··· SUPPLIED DATA

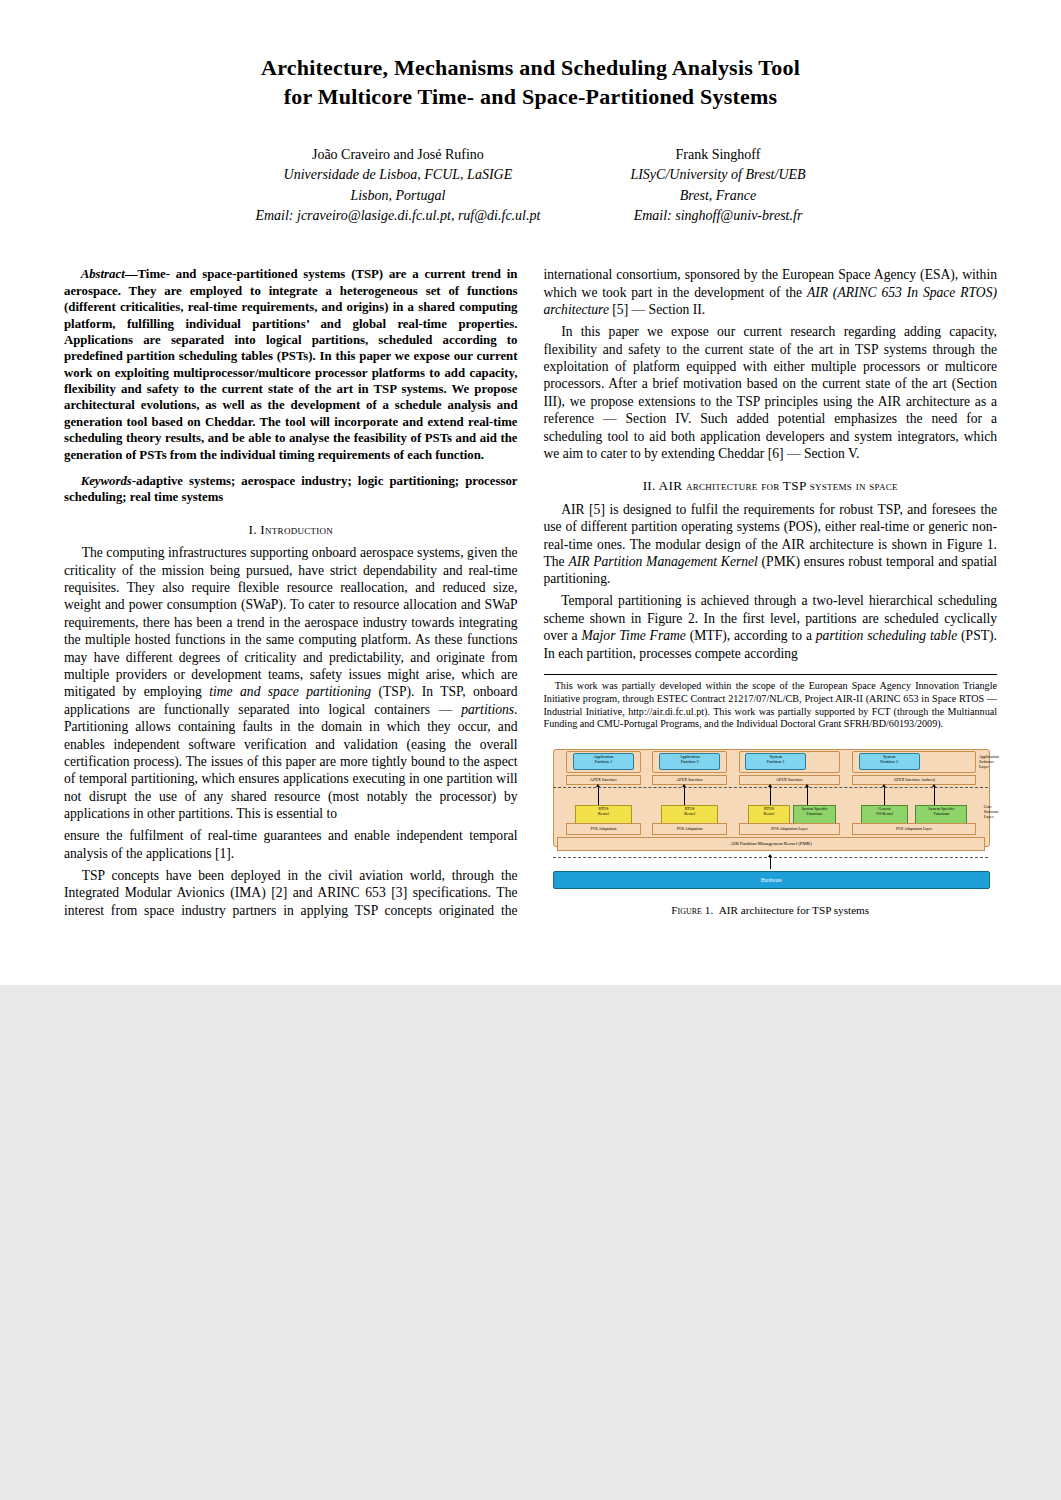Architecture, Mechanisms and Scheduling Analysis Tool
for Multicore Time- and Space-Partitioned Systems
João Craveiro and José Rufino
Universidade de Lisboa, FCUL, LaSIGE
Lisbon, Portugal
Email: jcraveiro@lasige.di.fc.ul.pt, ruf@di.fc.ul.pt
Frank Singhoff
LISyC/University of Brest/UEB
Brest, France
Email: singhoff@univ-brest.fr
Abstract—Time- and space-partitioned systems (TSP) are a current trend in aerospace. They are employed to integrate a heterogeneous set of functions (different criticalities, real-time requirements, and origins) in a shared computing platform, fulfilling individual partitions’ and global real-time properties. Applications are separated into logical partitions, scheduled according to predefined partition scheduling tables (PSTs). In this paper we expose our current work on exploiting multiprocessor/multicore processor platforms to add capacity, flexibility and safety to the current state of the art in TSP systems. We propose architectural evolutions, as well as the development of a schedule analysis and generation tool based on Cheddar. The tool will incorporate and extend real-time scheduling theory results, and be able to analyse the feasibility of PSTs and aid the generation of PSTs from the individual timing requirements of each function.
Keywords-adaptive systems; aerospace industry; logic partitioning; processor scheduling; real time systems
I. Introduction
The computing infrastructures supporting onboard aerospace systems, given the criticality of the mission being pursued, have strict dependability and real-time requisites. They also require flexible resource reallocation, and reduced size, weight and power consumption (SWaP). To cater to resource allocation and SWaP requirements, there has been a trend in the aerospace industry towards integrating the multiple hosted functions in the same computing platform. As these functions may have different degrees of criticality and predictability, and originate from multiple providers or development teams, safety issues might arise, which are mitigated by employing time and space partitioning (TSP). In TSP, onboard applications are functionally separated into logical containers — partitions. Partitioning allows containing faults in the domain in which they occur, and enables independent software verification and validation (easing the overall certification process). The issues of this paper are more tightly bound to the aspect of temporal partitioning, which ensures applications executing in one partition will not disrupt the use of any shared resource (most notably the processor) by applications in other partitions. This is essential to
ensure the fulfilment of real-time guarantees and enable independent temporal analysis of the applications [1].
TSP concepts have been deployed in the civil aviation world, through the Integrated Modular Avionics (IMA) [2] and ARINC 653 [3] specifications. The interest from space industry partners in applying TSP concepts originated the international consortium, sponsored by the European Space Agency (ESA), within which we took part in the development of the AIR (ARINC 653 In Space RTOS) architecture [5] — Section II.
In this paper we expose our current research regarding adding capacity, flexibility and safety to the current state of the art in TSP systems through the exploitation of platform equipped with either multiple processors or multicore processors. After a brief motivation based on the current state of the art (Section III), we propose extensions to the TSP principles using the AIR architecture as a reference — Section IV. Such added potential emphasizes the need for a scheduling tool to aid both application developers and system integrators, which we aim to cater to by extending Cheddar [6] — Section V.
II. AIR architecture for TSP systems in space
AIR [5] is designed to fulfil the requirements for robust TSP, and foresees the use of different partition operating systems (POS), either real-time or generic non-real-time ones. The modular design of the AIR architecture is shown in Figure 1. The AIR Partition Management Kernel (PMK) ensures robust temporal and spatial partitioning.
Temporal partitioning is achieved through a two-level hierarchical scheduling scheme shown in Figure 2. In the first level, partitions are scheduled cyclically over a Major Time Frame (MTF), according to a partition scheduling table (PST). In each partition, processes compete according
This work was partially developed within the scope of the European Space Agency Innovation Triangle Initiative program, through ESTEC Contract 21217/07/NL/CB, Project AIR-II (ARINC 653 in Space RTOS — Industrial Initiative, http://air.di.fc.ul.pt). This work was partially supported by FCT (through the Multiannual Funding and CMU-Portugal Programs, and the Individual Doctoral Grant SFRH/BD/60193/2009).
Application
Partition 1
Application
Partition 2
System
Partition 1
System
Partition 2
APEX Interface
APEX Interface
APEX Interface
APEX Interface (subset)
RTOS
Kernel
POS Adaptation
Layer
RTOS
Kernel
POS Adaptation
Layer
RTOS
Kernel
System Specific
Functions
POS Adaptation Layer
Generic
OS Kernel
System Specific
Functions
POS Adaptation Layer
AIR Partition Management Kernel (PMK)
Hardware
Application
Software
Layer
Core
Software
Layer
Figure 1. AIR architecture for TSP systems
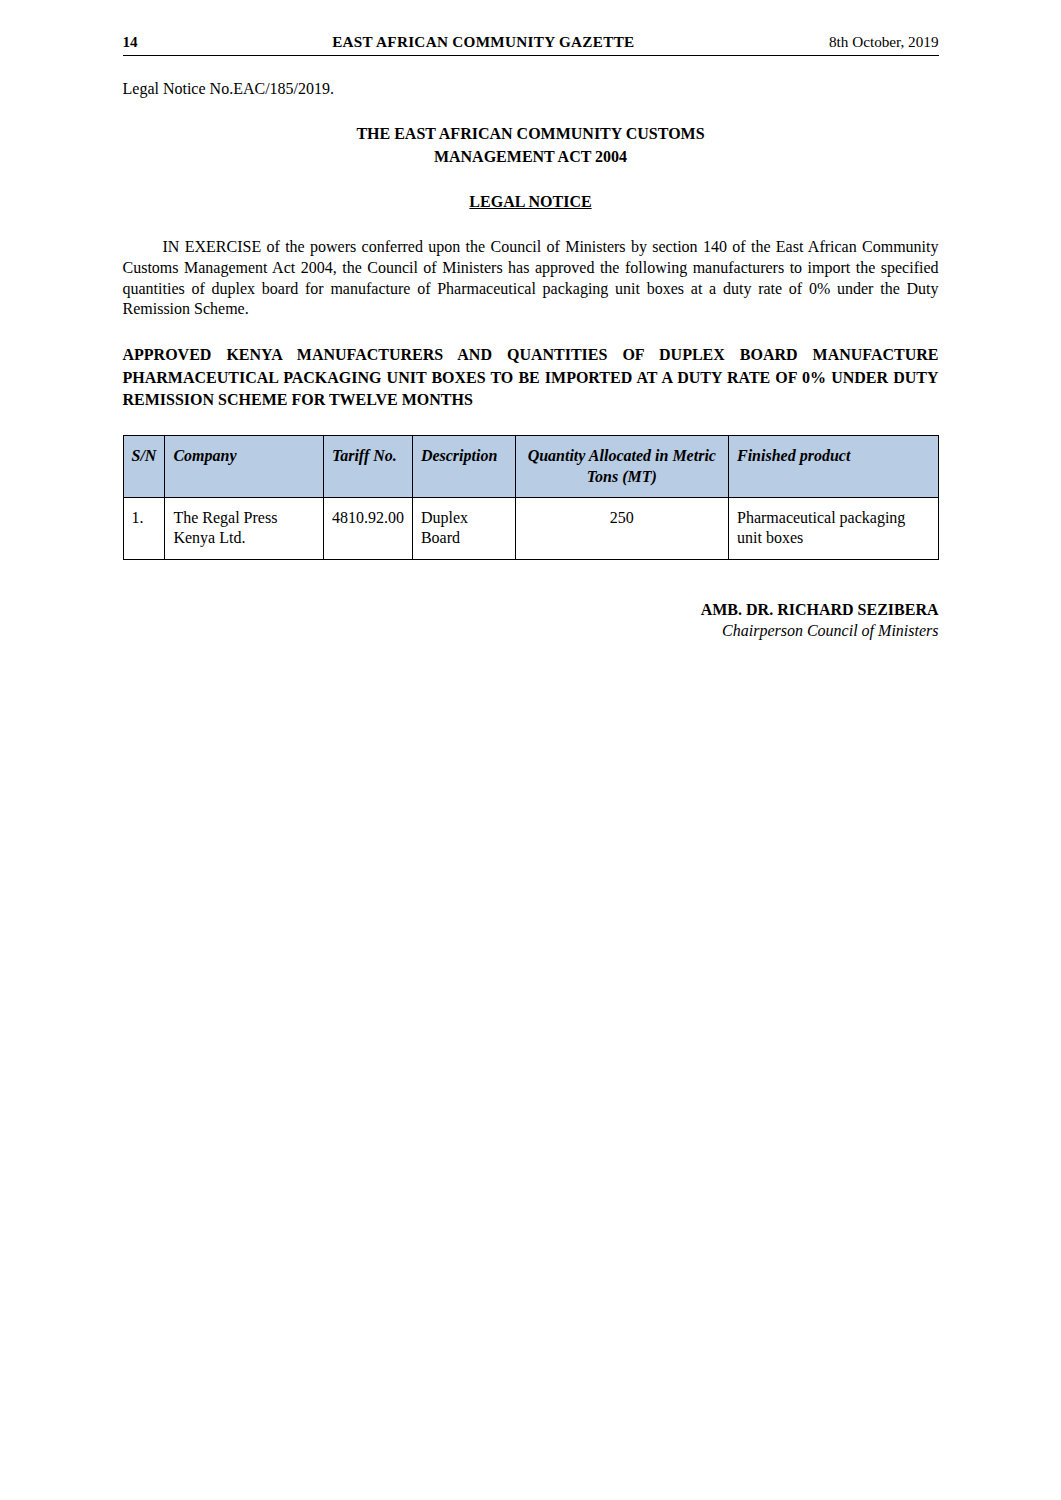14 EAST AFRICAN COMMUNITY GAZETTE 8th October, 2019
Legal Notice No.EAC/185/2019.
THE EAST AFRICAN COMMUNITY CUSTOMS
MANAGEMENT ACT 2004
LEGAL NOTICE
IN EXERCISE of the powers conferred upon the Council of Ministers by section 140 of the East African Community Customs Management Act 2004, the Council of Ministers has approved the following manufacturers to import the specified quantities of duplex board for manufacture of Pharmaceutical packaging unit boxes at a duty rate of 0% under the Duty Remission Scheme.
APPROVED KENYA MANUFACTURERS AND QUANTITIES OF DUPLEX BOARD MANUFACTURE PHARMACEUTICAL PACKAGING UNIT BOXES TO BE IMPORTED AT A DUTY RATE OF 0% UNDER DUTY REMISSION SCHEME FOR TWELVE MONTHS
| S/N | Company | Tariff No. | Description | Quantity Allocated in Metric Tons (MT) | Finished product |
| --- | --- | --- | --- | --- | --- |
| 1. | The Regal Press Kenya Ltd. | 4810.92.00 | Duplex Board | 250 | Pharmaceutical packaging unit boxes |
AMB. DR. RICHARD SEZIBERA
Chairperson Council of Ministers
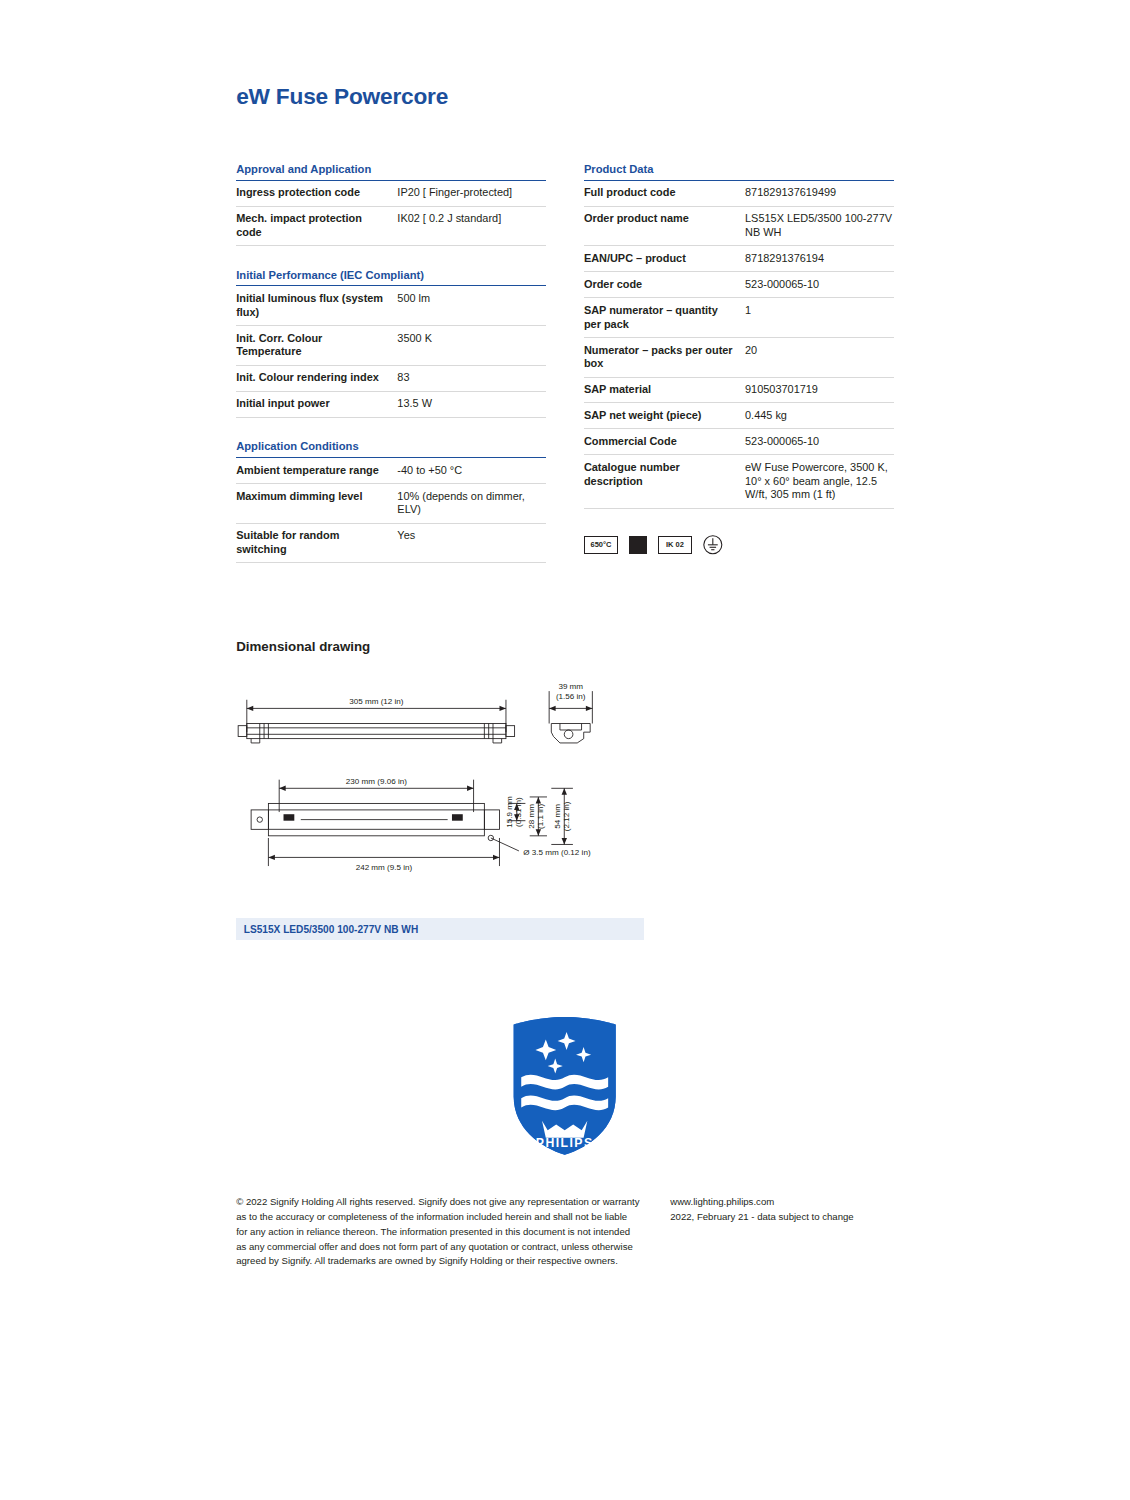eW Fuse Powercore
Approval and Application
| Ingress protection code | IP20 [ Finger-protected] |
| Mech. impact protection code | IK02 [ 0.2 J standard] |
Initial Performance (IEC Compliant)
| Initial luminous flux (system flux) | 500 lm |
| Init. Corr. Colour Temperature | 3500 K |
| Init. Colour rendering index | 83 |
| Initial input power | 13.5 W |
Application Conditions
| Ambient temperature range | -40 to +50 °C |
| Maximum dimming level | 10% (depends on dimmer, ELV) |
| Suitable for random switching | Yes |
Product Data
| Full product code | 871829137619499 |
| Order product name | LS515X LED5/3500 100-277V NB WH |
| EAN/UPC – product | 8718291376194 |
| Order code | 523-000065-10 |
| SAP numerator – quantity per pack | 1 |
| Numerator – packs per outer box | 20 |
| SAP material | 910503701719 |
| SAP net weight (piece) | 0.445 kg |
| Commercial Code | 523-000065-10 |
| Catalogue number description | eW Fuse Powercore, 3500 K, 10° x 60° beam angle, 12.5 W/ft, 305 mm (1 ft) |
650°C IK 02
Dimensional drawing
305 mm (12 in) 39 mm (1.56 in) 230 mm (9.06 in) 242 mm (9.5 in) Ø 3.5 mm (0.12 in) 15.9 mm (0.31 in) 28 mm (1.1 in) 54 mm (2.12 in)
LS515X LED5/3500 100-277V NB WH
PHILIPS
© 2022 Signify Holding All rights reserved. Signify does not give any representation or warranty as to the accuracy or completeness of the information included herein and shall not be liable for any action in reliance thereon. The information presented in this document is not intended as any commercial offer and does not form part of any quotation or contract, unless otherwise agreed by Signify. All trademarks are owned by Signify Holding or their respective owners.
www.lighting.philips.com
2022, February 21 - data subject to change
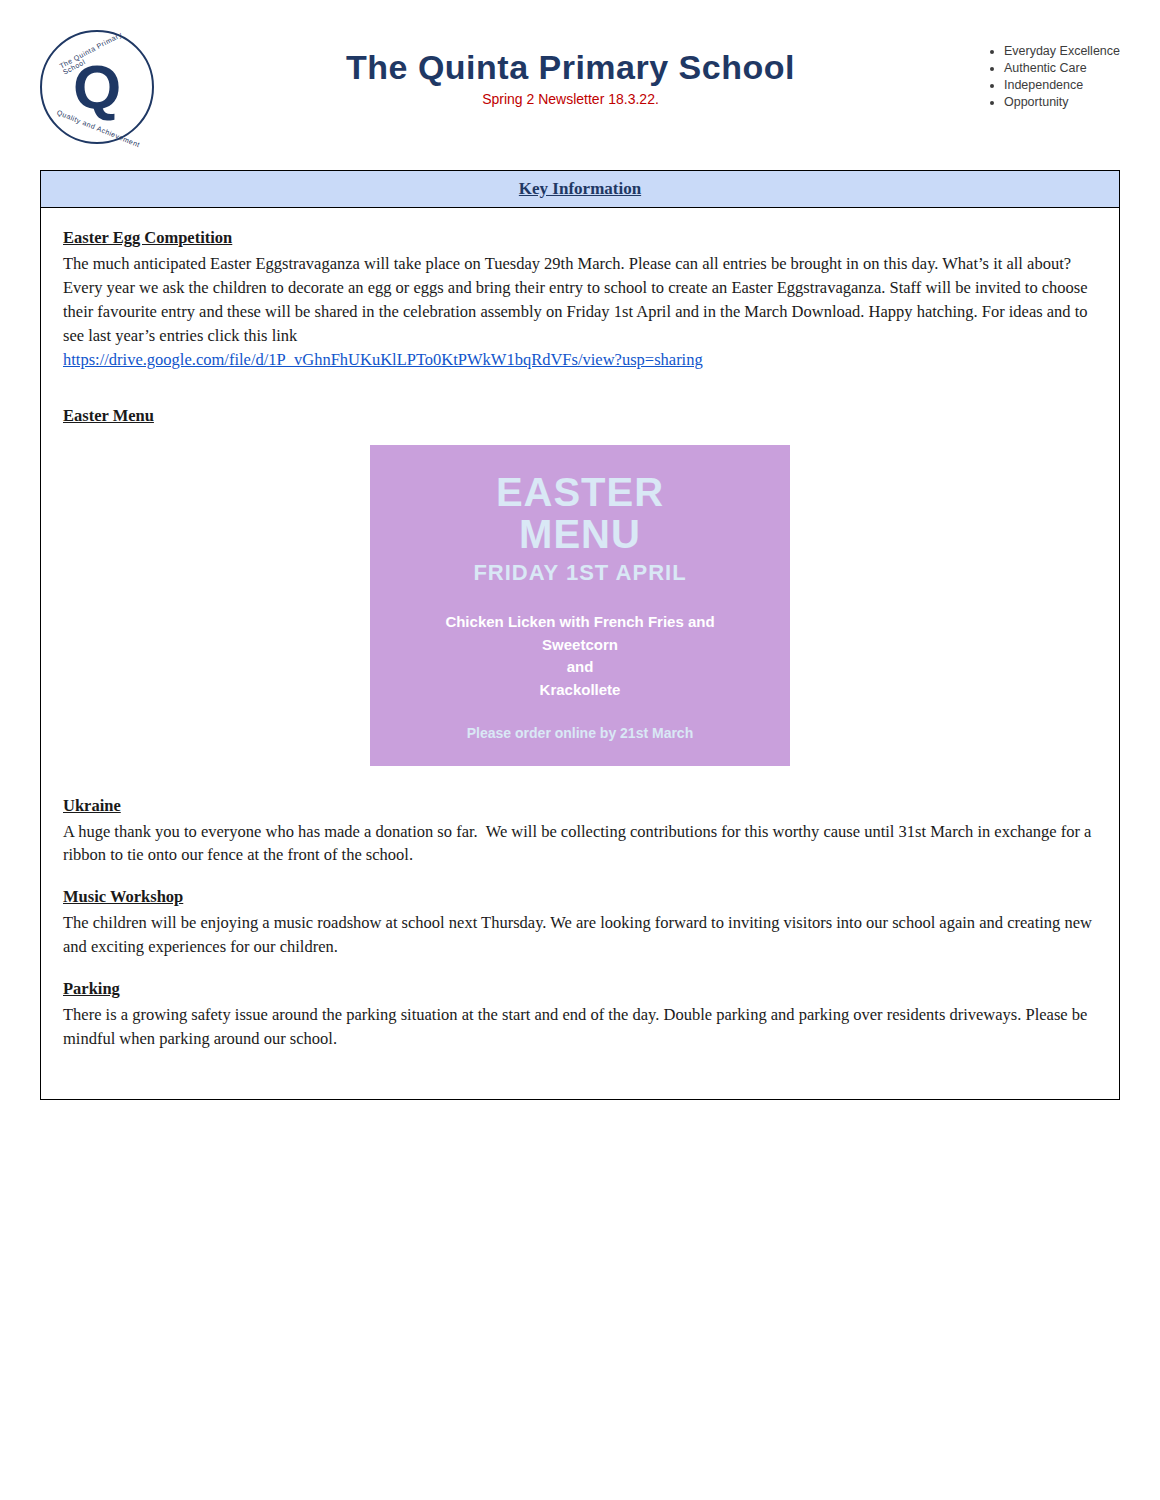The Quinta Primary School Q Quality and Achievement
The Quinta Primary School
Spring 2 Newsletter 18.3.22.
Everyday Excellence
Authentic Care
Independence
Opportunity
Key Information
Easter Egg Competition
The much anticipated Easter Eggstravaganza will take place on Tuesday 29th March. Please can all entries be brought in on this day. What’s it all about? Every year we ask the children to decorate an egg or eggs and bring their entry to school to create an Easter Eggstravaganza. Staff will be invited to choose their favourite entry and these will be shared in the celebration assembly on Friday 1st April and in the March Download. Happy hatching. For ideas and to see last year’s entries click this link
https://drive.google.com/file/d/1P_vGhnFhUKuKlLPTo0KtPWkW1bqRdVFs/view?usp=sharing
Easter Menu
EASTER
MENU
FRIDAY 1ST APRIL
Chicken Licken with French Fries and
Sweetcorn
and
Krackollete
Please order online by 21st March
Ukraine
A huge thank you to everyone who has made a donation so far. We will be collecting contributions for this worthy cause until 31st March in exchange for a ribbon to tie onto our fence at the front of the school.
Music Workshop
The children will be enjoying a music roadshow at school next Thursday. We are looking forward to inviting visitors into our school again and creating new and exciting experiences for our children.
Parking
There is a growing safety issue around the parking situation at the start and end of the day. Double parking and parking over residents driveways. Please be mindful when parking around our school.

······

## DIRECTIONS FOR THIS TASK
Verbatim transcription needed, from the opening line of the entries above through the line containing "I. Introduction"; pictures do not belong in it.

## EXERCISE SOLUTION
Architecture, Mechanisms and Scheduling Analysis Tool
for Multicore Time- and Space-Partitioned Systems
João Craveiro and José Rufino
Universidade de Lisboa, FCUL, LaSIGE
Lisbon, Portugal
Email: jcraveiro@lasige.di.fc.ul.pt, ruf@di.fc.ul.pt
Frank Singhoff
LISyC/University of Brest/UEB
Brest, France
Email: singhoff@univ-brest.fr
Abstract—Time- and space-partitioned systems (TSP) are a current trend in aerospace. They are employed to integrate a heterogeneous set of functions (different criticalities, real-time requirements, and origins) in a shared computing platform, fulfilling individual partitions’ and global real-time properties. Applications are separated into logical partitions, scheduled according to predefined partition scheduling tables (PSTs). In this paper we expose our current work on exploiting multiprocessor/multicore processor platforms to add capacity, flexibility and safety to the current state of the art in TSP systems. We propose architectural evolutions, as well as the development of a schedule analysis and generation tool based on Cheddar. The tool will incorporate and extend real-time scheduling theory results, and be able to analyse the feasibility of PSTs and aid the generation of PSTs from the individual timing requirements of each function.
Keywords-adaptive systems; aerospace industry; logic partitioning; processor scheduling; real time systems
I. Introduction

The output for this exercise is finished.